**Task**
Copy everything in the records, character for character, except images.

**Exercise data**
▬▬▬▬▬▬▬▬▬▬

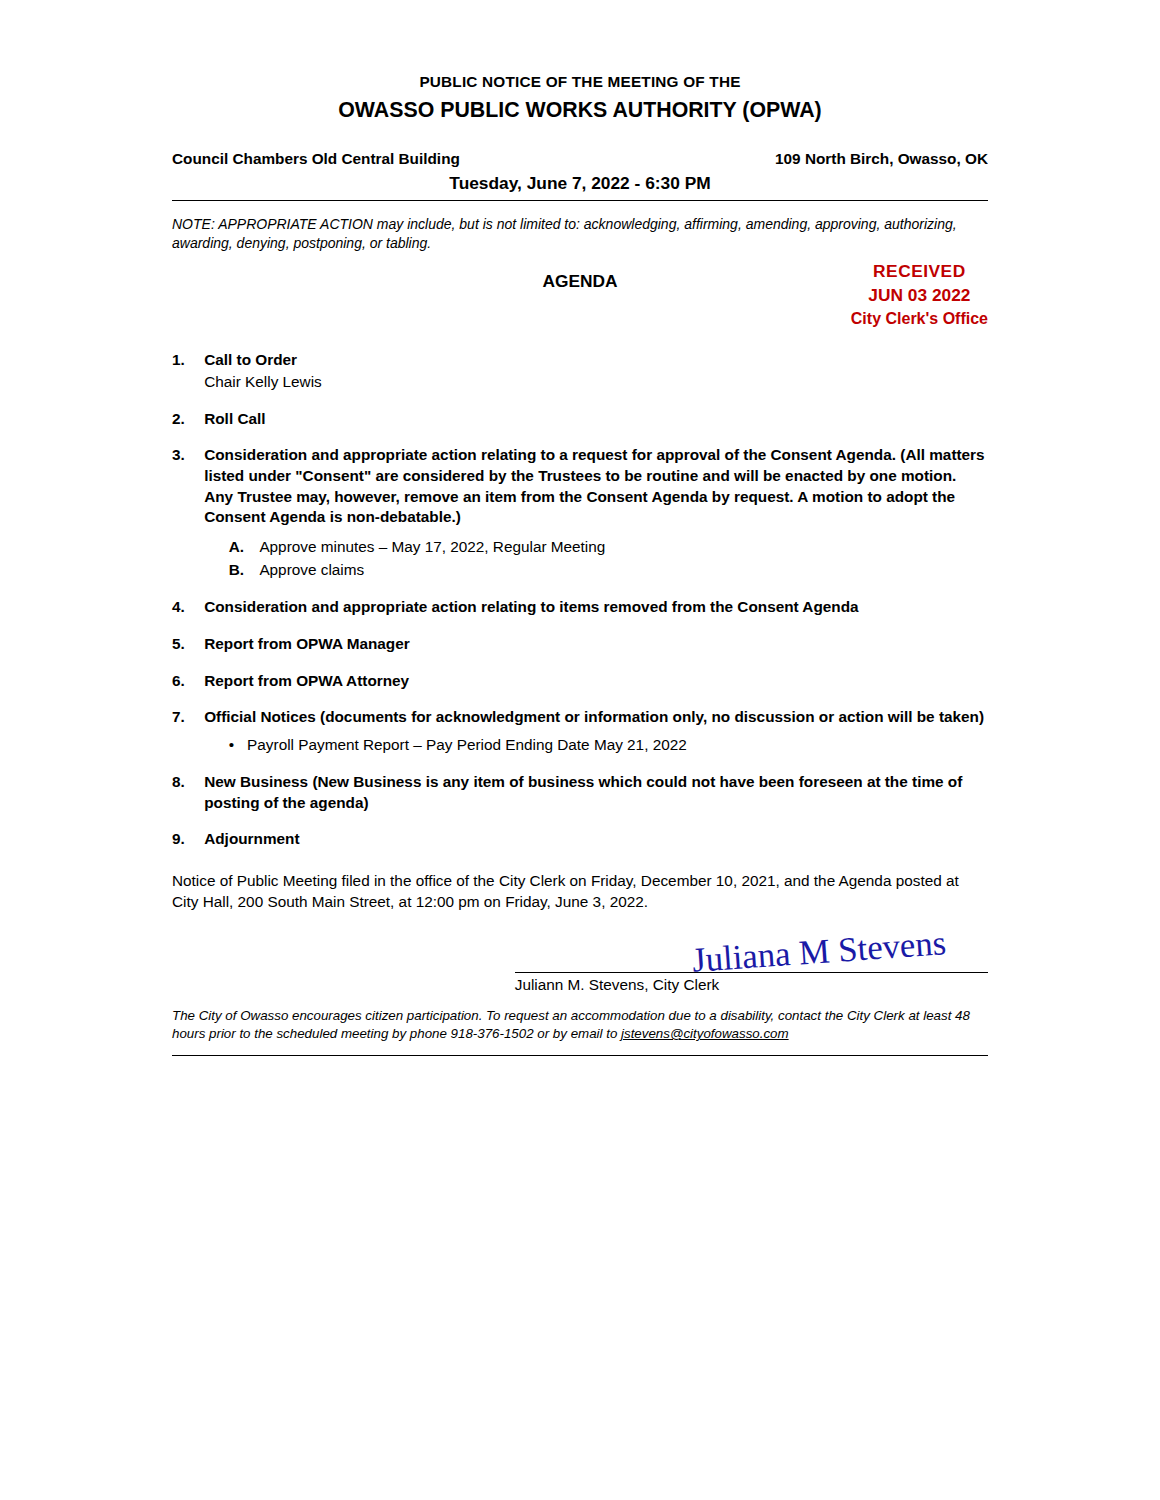PUBLIC NOTICE OF THE MEETING OF THE
OWASSO PUBLIC WORKS AUTHORITY (OPWA)
Council Chambers Old Central Building
109 North Birch, Owasso, OK
Tuesday, June 7, 2022 - 6:30 PM
NOTE: APPROPRIATE ACTION may include, but is not limited to: acknowledging, affirming, amending, approving, authorizing, awarding, denying, postponing, or tabling.
AGENDA
RECEIVED
JUN 03 2022
City Clerk's Office
Call to Order Chair Kelly Lewis
Roll Call
Consideration and appropriate action relating to a request for approval of the Consent Agenda. (All matters listed under "Consent" are considered by the Trustees to be routine and will be enacted by one motion. Any Trustee may, however, remove an item from the Consent Agenda by request. A motion to adopt the Consent Agenda is non-debatable.)
Approve minutes – May 17, 2022, Regular Meeting
Approve claims
Consideration and appropriate action relating to items removed from the Consent Agenda
Report from OPWA Manager
Report from OPWA Attorney
Official Notices (documents for acknowledgment or information only, no discussion or action will be taken)
Payroll Payment Report – Pay Period Ending Date May 21, 2022
New Business (New Business is any item of business which could not have been foreseen at the time of posting of the agenda)
Adjournment
Notice of Public Meeting filed in the office of the City Clerk on Friday, December 10, 2021, and the Agenda posted at City Hall, 200 South Main Street, at 12:00 pm on Friday, June 3, 2022.
Juliana M Stevens
Juliann M. Stevens, City Clerk
The City of Owasso encourages citizen participation. To request an accommodation due to a disability, contact the City Clerk at least 48 hours prior to the scheduled meeting by phone 918-376-1502 or by email to jstevens@cityofowasso.com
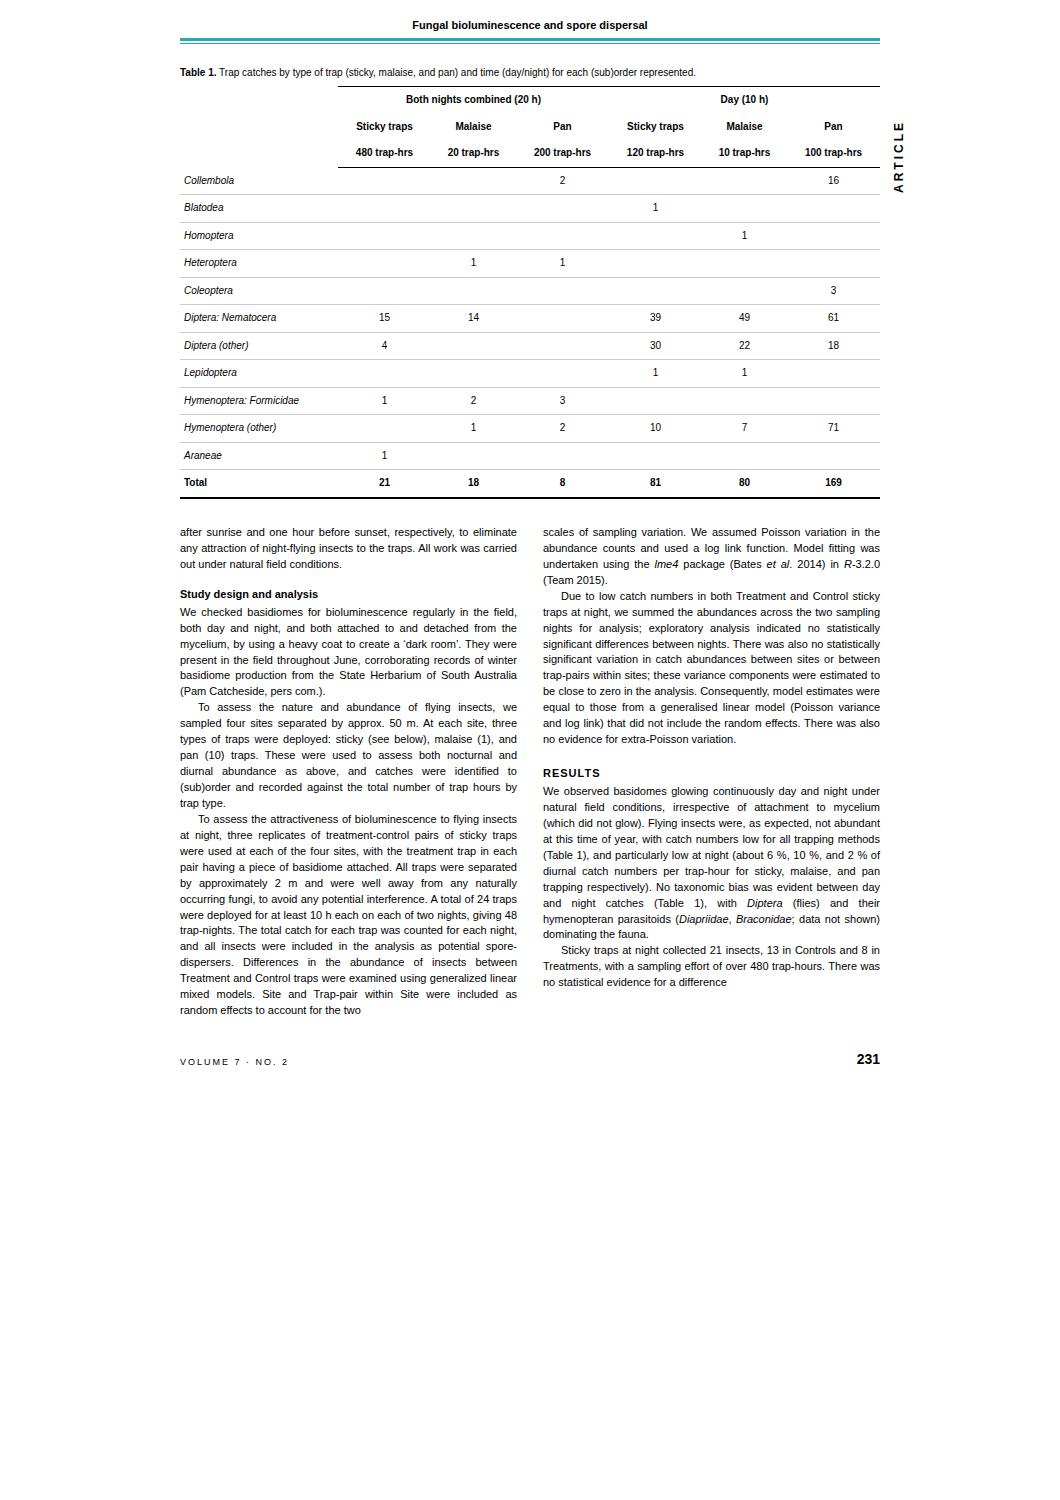Fungal bioluminescence and spore dispersal
ARTICLE
Table 1. Trap catches by type of trap (sticky, malaise, and pan) and time (day/night) for each (sub)order represented.
| | Both nights combined (20 h) | Day (10 h) |
| --- | --- | --- |
| | Sticky traps | Malaise | Pan | Sticky traps | Malaise | Pan |
| | 480 trap-hrs | 20 trap-hrs | 200 trap-hrs | 120 trap-hrs | 10 trap-hrs | 100 trap-hrs |
| Collembola | | | 2 | | | 16 |
| Blatodea | | | | 1 | | |
| Homoptera | | | | | 1 | |
| Heteroptera | | 1 | 1 | | | |
| Coleoptera | | | | | | 3 |
| Diptera: Nematocera | 15 | 14 | | 39 | 49 | 61 |
| Diptera (other) | 4 | | | 30 | 22 | 18 |
| Lepidoptera | | | | 1 | 1 | |
| Hymenoptera: Formicidae | 1 | 2 | 3 | | | |
| Hymenoptera (other) | | 1 | 2 | 10 | 7 | 71 |
| Araneae | 1 | | | | | |
| Total | 21 | 18 | 8 | 81 | 80 | 169 |
after sunrise and one hour before sunset, respectively, to eliminate any attraction of night-flying insects to the traps. All work was carried out under natural field conditions.
Study design and analysis
We checked basidiomes for bioluminescence regularly in the field, both day and night, and both attached to and detached from the mycelium, by using a heavy coat to create a ‘dark room’. They were present in the field throughout June, corroborating records of winter basidiome production from the State Herbarium of South Australia (Pam Catcheside, pers com.).
To assess the nature and abundance of flying insects, we sampled four sites separated by approx. 50 m. At each site, three types of traps were deployed: sticky (see below), malaise (1), and pan (10) traps. These were used to assess both nocturnal and diurnal abundance as above, and catches were identified to (sub)order and recorded against the total number of trap hours by trap type.
To assess the attractiveness of bioluminescence to flying insects at night, three replicates of treatment-control pairs of sticky traps were used at each of the four sites, with the treatment trap in each pair having a piece of basidiome attached. All traps were separated by approximately 2 m and were well away from any naturally occurring fungi, to avoid any potential interference. A total of 24 traps were deployed for at least 10 h each on each of two nights, giving 48 trap-nights. The total catch for each trap was counted for each night, and all insects were included in the analysis as potential spore-dispersers. Differences in the abundance of insects between Treatment and Control traps were examined using generalized linear mixed models. Site and Trap-pair within Site were included as random effects to account for the two
scales of sampling variation. We assumed Poisson variation in the abundance counts and used a log link function. Model fitting was undertaken using the lme4 package (Bates et al. 2014) in R-3.2.0 (Team 2015).
Due to low catch numbers in both Treatment and Control sticky traps at night, we summed the abundances across the two sampling nights for analysis; exploratory analysis indicated no statistically significant differences between nights. There was also no statistically significant variation in catch abundances between sites or between trap-pairs within sites; these variance components were estimated to be close to zero in the analysis. Consequently, model estimates were equal to those from a generalised linear model (Poisson variance and log link) that did not include the random effects. There was also no evidence for extra-Poisson variation.
RESULTS
We observed basidomes glowing continuously day and night under natural field conditions, irrespective of attachment to mycelium (which did not glow). Flying insects were, as expected, not abundant at this time of year, with catch numbers low for all trapping methods (Table 1), and particularly low at night (about 6 %, 10 %, and 2 % of diurnal catch numbers per trap-hour for sticky, malaise, and pan trapping respectively). No taxonomic bias was evident between day and night catches (Table 1), with Diptera (flies) and their hymenopteran parasitoids (Diapriidae, Braconidae; data not shown) dominating the fauna.
Sticky traps at night collected 21 insects, 13 in Controls and 8 in Treatments, with a sampling effort of over 480 trap-hours. There was no statistical evidence for a difference
VOLUME 7 · NO. 2
231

▬▬▬▬▬▬▬▬▬▬

**Answer to this task**
PUBLIC NOTICE OF THE MEETING OF THE
OWASSO PUBLIC WORKS AUTHORITY (OPWA)
Council Chambers Old Central Building
109 North Birch, Owasso, OK
Tuesday, June 7, 2022 - 6:30 PM
NOTE: APPROPRIATE ACTION may include, but is not limited to: acknowledging, affirming, amending, approving, authorizing, awarding, denying, postponing, or tabling.
AGENDA
RECEIVED
JUN 03 2022
City Clerk's Office
Call to Order Chair Kelly Lewis
Roll Call
Consideration and appropriate action relating to a request for approval of the Consent Agenda. (All matters listed under "Consent" are considered by the Trustees to be routine and will be enacted by one motion. Any Trustee may, however, remove an item from the Consent Agenda by request. A motion to adopt the Consent Agenda is non-debatable.)
Approve minutes – May 17, 2022, Regular Meeting
Approve claims
Consideration and appropriate action relating to items removed from the Consent Agenda
Report from OPWA Manager
Report from OPWA Attorney
Official Notices (documents for acknowledgment or information only, no discussion or action will be taken)
Payroll Payment Report – Pay Period Ending Date May 21, 2022
New Business (New Business is any item of business which could not have been foreseen at the time of posting of the agenda)
Adjournment
Notice of Public Meeting filed in the office of the City Clerk on Friday, December 10, 2021, and the Agenda posted at City Hall, 200 South Main Street, at 12:00 pm on Friday, June 3, 2022.
Juliana M Stevens
Juliann M. Stevens, City Clerk
The City of Owasso encourages citizen participation. To request an accommodation due to a disability, contact the City Clerk at least 48 hours prior to the scheduled meeting by phone 918-376-1502 or by email to jstevens@cityofowasso.com
Fungal bioluminescence and spore dispersal
ARTICLE
Table 1. Trap catches by type of trap (sticky, malaise, and pan) and time (day/night) for each (sub)order represented.
| | Both nights combined (20 h) | Day (10 h) |
| --- | --- | --- |
| | Sticky traps | Malaise | Pan | Sticky traps | Malaise | Pan |
| | 480 trap-hrs | 20 trap-hrs | 200 trap-hrs | 120 trap-hrs | 10 trap-hrs | 100 trap-hrs |
| Collembola | | | 2 | | | 16 |
| Blatodea | | | | 1 | | |
| Homoptera | | | | | 1 | |
| Heteroptera | | 1 | 1 | | | |
| Coleoptera | | | | | | 3 |
| Diptera: Nematocera | 15 | 14 | | 39 | 49 | 61 |
| Diptera (other) | 4 | | | 30 | 22 | 18 |
| Lepidoptera | | | | 1 | 1 | |
| Hymenoptera: Formicidae | 1 | 2 | 3 | | | |
| Hymenoptera (other) | | 1 | 2 | 10 | 7 | 71 |
| Araneae | 1 | | | | | |
| Total | 21 | 18 | 8 | 81 | 80 | 169 |
after sunrise and one hour before sunset, respectively, to eliminate any attraction of night-flying insects to the traps. All work was carried out under natural field conditions.
Study design and analysis
We checked basidiomes for bioluminescence regularly in the field, both day and night, and both attached to and detached from the mycelium, by using a heavy coat to create a ‘dark room’. They were present in the field throughout June, corroborating records of winter basidiome production from the State Herbarium of South Australia (Pam Catcheside, pers com.).
To assess the nature and abundance of flying insects, we sampled four sites separated by approx. 50 m. At each site, three types of traps were deployed: sticky (see below), malaise (1), and pan (10) traps. These were used to assess both nocturnal and diurnal abundance as above, and catches were identified to (sub)order and recorded against the total number of trap hours by trap type.
To assess the attractiveness of bioluminescence to flying insects at night, three replicates of treatment-control pairs of sticky traps were used at each of the four sites, with the treatment trap in each pair having a piece of basidiome attached. All traps were separated by approximately 2 m and were well away from any naturally occurring fungi, to avoid any potential interference. A total of 24 traps were deployed for at least 10 h each on each of two nights, giving 48 trap-nights. The total catch for each trap was counted for each night, and all insects were included in the analysis as potential spore-dispersers. Differences in the abundance of insects between Treatment and Control traps were examined using generalized linear mixed models. Site and Trap-pair within Site were included as random effects to account for the two
scales of sampling variation. We assumed Poisson variation in the abundance counts and used a log link function. Model fitting was undertaken using the lme4 package (Bates et al. 2014) in R-3.2.0 (Team 2015).
Due to low catch numbers in both Treatment and Control sticky traps at night, we summed the abundances across the two sampling nights for analysis; exploratory analysis indicated no statistically significant differences between nights. There was also no statistically significant variation in catch abundances between sites or between trap-pairs within sites; these variance components were estimated to be close to zero in the analysis. Consequently, model estimates were equal to those from a generalised linear model (Poisson variance and log link) that did not include the random effects. There was also no evidence for extra-Poisson variation.
RESULTS
We observed basidomes glowing continuously day and night under natural field conditions, irrespective of attachment to mycelium (which did not glow). Flying insects were, as expected, not abundant at this time of year, with catch numbers low for all trapping methods (Table 1), and particularly low at night (about 6 %, 10 %, and 2 % of diurnal catch numbers per trap-hour for sticky, malaise, and pan trapping respectively). No taxonomic bias was evident between day and night catches (Table 1), with Diptera (flies) and their hymenopteran parasitoids (Diapriidae, Braconidae; data not shown) dominating the fauna.
Sticky traps at night collected 21 insects, 13 in Controls and 8 in Treatments, with a sampling effort of over 480 trap-hours. There was no statistical evidence for a difference
VOLUME 7 · NO. 2
231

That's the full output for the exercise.